Собственное тело деперсонализировано и имеет внеличностный модус анонимного On, так как в наивном дорефлексивном опыте восприятия отсутствует тело как мое. Поэтому «я не могу сказать, что я вижу голубизну неба в том же смысле, как когда говорю, что я понимаю книгу или что я решил посвятить свою жизнь математике» [4]. Правильнее было бы сказать: «во мне видит», «во мне воспринимает» (on percoit en moi). Собственное тело мне не принадлежит: «сознательное Я» может контролировать его действия не более, чем рождение или смерть. Так из констатации объективности, независимости механизмов восприятия от «сознательного Я» Мерло-Понти делает вывод об анонимности субъекта восприятия — тела, или «естественного Я». Фактически философ наделяет тело функцией сознания, «латентной наукой»: оно является «логосом эстетического мира» [5].
В решении проблемы интерсубъективности Мерло-Понти также стремится избежать как гуссерлевского объективизма, так и сартровской позиции, согласно которой под объективирующим взглядом другого я в опасности. Согласно Мерло-Понти, в перцептивное поле, охватываемое телом, включен и другой: он составляет часть моего тела. «Ни во мне, ни вне меня нет более ни в-себе, ни для-себя; другой участвует в моем «чувствовать» и составляет — совсем как Я — систему с миром», — поясняет Д. Уисман [6]. Поэтому интерсубъективные отношения не являются конфликтными, а жизненный мир — это наш общий мир, который Мерло-Понти называет «междумирьем» (intermonde), временным развертыванием которого является история.
В концепции философа остается непроясненным вопрос о статусе анонимного субъекта, который во мне является субъектом моего видения, но одновременного не зависит ни от тела как моего, ни от моего сознания. Как в таком случае объяснить уникальность моих образов, если они вызваны анонимным действием тела, и почему эти образу я отношу к своему телу, а не к чужому? Осознавая эти трудности, с конца 50-х гг. Мерло-Понти начинает работать над новой книгой — «Видимое и невидимое» (1964), где признает, что «проблемы, поставленные в «Феноменологии восприятия», неразрешимы, поскольку я исходил из различения сознание — объекты» [7]. Он стремится теперь радикально преодолеть дуализм души и тела, показав, как в результате «двойного генезиса» и мир, и сознание происходят из одного начала, которое он называет «плотью». «Плоть — это последнее понятие, которое не является единством двух субстанций, но мыслится из себя самого» [8]. Последние мысли Мерло-Понти были обращены к анализу художественного опыта, особенно живописи. На картине художник изображает внутреннюю одушевленность бытия, в видимом открывает невидимое (для рассудка) — автономный порядок, неразличимую смесь духовного и телесного. Живопись «дает видимое бытие тому, что обычное, заурядное зрение полагает невидимым. (…) Это всепоглощающее зрение, по ту сторону «визуальных данных», открыто на ткань Бытия» [9]. Это трансцендентное универсальное бытие — «плоть» — художник наделяет смыслом, мыслит средствами живописи, без обращения к понятию.

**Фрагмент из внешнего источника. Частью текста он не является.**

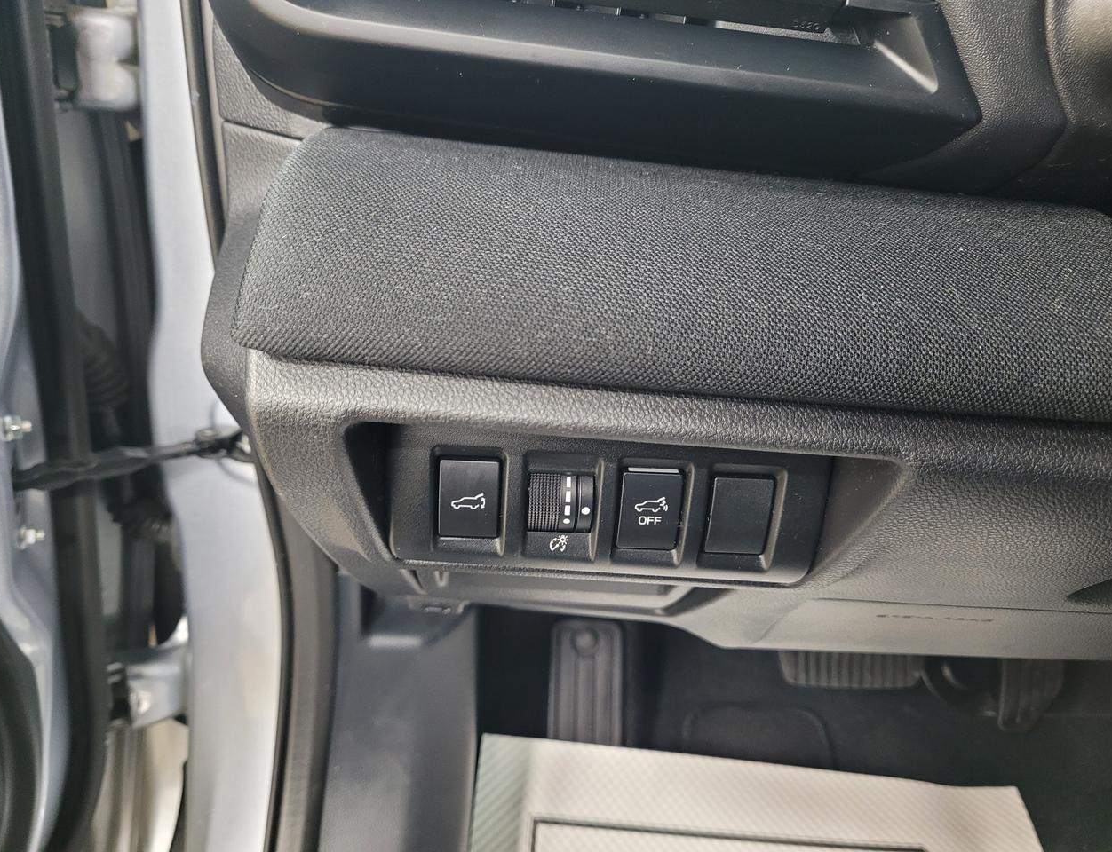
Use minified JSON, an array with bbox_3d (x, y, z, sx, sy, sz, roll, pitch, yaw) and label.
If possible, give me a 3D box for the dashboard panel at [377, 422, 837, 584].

Таким образом, стремясь преодолеть картезианский дуализм и показать вторичность рационального знания по отношению к непосредственной «перцептивной вере» или «оку» художника (формулируя вопрос в этих терминах, Мерло-Понти обнаруживает влияние больше Бергсона, чем Гуссерля), французский философ строит онтологию, которая в своем наиболее радикальном виде в поздних работах отчетливо приобретает эстетический характер. К сути бытия нас лучше всех ведет художник, который «мыслит живописью», а о живописи невозможно говорить языком дискурсивной философии Декарта. Так, пространство картины — не евклидово. Неслучайно, что последний законченный текст Мерло-Понти «Око и дух» (1960) продолжает развивать мысль о бытии, присутствующую в современной живописи (Сезанн, Клее). Онтология Мерло-Понти намечает и обсуждает ряд тем, существенных для западной философии ХХ века: о критике философии в форме суждения, поиске новых «мест мысли», преодолении сциентизма. Своим образованием она обязана как немецкой феноменологической мысли, так и французской традиции, особенно философии живописи. Что касается последней, то ее развитие не прервалось и во второй половине минувшего века и во многом было инспирировано исследованиями Мерло-Понти в области феноменологии. Вот только некоторые имена: М. Дюфрен, Ж.-Ф. Лиотар, М. Анри, Ж. Делез, М. Серр, Ж.-Л. Марион, Э. Эскубас. Ж.-М. Рей.